Halogen light bulbs banned across Europe

New European rules ban new retail orders of directional halogen light bulbs, which waste up to ten times more energy than LEDs

  • 02 September 2016
  • William Brittlebank

New European rules ban new retail orders of directional halogen light bulbs, which waste up to ten times more energy than LEDs.

In the first phase of the plan to completely ban halogen bulbs, no new retail orders of e GU10 spotlights and PAR30 floodlights will be possible.

Those already in stores will still be sold, and bulbs with an energy label rating of B or above, such as low-voltage halogen spotlights, will not be affected.

A wider ban on halogen light bulbs, such as candle or traditional shaped bulbs, will be introduced in 2018.

The changing regulations aim to encourage consumers to shift to LED lamps, which can cut lighting electricity bills by up to 90 per cent, according to coolproducts efficiency campaign.

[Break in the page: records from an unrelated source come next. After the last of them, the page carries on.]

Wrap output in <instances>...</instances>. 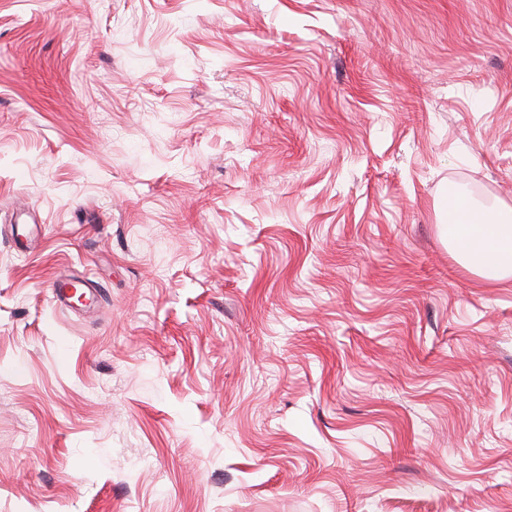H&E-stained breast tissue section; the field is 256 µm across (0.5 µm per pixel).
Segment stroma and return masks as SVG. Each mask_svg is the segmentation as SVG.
<instances>
[{
    "label": "stroma",
    "mask_w": 512,
    "mask_h": 512,
    "mask_svg": "<svg viewBox=\"0 0 512 512\" xmlns=\"http://www.w3.org/2000/svg\"><path fill=\"white\" fill-rule=\"evenodd\" d=\"M452 190L512 216V0H0V512H512Z\"/></svg>",
    "instance_id": "stroma-1"
}]
</instances>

Halogen bulbs use a similar amount of energy as traditional incandescent light bulbs – much more than ‘super-efficent’ LEDs – and generally last for less than two years.

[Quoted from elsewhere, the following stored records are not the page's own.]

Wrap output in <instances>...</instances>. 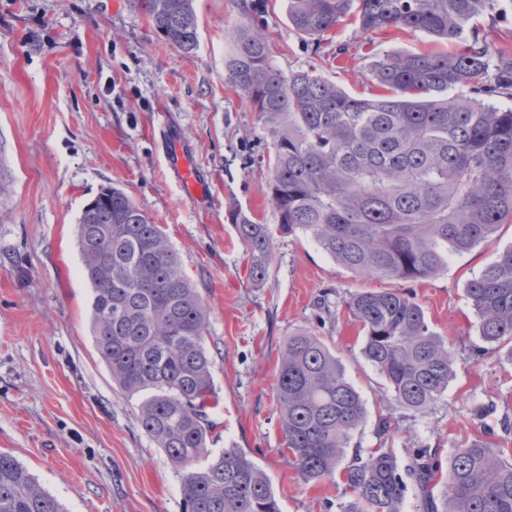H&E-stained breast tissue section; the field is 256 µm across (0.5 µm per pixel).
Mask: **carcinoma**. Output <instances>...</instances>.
<instances>
[{
  "instance_id": "carcinoma-1",
  "label": "carcinoma",
  "mask_w": 512,
  "mask_h": 512,
  "mask_svg": "<svg viewBox=\"0 0 512 512\" xmlns=\"http://www.w3.org/2000/svg\"><path fill=\"white\" fill-rule=\"evenodd\" d=\"M495 0H289L292 28L319 41L355 15L375 39L391 30L455 41L452 54H386L373 76L387 94L358 98L313 71L272 63L270 37L245 14L225 36V68L273 145L268 188L278 223L232 222L250 252V276L268 275L274 231L312 237L357 277L415 281L448 255L512 224V50L479 36ZM176 47L197 45L193 0H132ZM77 244L92 290L90 331L112 382L145 393L141 431L163 449L181 481L183 512H281L268 477L245 452L208 450L219 407L206 347L209 311L178 253L120 188L101 189L78 217ZM465 297L482 340L512 360V246L470 279ZM346 307L363 333L362 354L399 406L425 414L448 390L453 352L414 297L357 292ZM275 393L283 448L306 483L341 477V512H404L405 478L419 512H512V462L472 439L442 470L438 452L416 450L400 468L391 448L355 454L340 467L366 414L360 393L320 337L300 332L281 354ZM206 458V463L197 462ZM0 512H66L26 466L0 452Z\"/></svg>"
}]
</instances>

Jack Hunter, a coolproducts spokesman, calculated: “With bulb purchase costs included, British homes on the average tariff will pay £126 per socket over a 10-year period for halogen lights, compared to £16 for LEDs”.

 

The European Commission itself argued that EU standards across all product ranges will save the average consumer 465 Euros per year on energy bills by 2020.

 

The rules will also rein in greenhouse gas emissions, as lighting accounts for about as much power use as the residential electricity consumption of the UK, France, Italy, Portugal and the Netherlands combined.

In 2013, 154m directional halogen bulbs were sold in Europe, a fifth of the overall 772m halogen bulb market that year.